Ich habe heute drei Menschen nach ihren Erfahrungen mit Hunden gefragt und zwei haben mir berichtet, dass sie von einen Familienhund schon gebissen wurden und auch schon grundlos von einem fremden Hund angegriffen wurden. Ich selber wurde auch schon von einem Hund überfallartig gebissen. Ich gebe zu, dass ist nicht repräsentativ :wink:

Hmm, da gehe ich im groben mit. Wobei, heißt das jetzt, daß
der Biß eines sogenannten Schoßhündchens nicht schmerzt? Ist
es nicht letztlich egal, ob ich vom LKW oder vom Kleinwagen
überrollt werde? Bin ich nach dem Kleinwagenunfall weniger
hinüber?

Das ist ein polemischer und sehr unpassender Vergleich. Es geht nicht um einen Biss, einmal zugekniffen und das wars es. Es geht um einen Angriff mit „Vernichtungswillen“.
Bei einem Zweikampf zwischen Mensch und Tier, spielen das Gewicht und die Kraft eine Rolle. Ich möchte deinen Vergleich etwas besser anpassen. Macht es einen Unterschied, ob ein 12jähriger Junge dich schlägt oder ein erwachsener Preisboxer?

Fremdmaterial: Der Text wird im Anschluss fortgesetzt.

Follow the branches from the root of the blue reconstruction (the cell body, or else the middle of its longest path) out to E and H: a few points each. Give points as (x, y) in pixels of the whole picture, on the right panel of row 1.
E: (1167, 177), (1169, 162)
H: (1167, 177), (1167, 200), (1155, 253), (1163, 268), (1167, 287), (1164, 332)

Belege? Wie kommst Du zu der Aussage? Wo ist der Unterschied
zwischen dem Biß eines Deutschen Boxers und dem eines
Staffordshire Bullterriers? Kannst Du die beiden Rassen
überhaupt unterscheiden? Was wiegt wohl schwerer, der Biß
einer Deutschen Dogge oder der einer Bordeauxdogge? Und wie Du
selbst schrobst, ist es angenehmer, von einem Deutschen
Schäferhund in den Allerwertesten gebissen zu werden als von
einem Dobermann? Fragen über Fragen…
Hast Du Antworten?

JA! Du vergleichst hier Hunde mit ungefähr gleicher Größe und Kraft. Zufall?
Wieso vergleichst du den Schäferhund nicht mit dem Dandie Dinmont Terrier, oder den Deutschen Boxer nicht mit dem Rauhaardackel?

Gruß
Carlos

Hallo Andrea,

So,war zwar viel Text-aber vielleicht gibt es ja gute
Diskussionspunkte darunter?

Ja, ich stimme deinen Argumenten uneingeschränkt zu.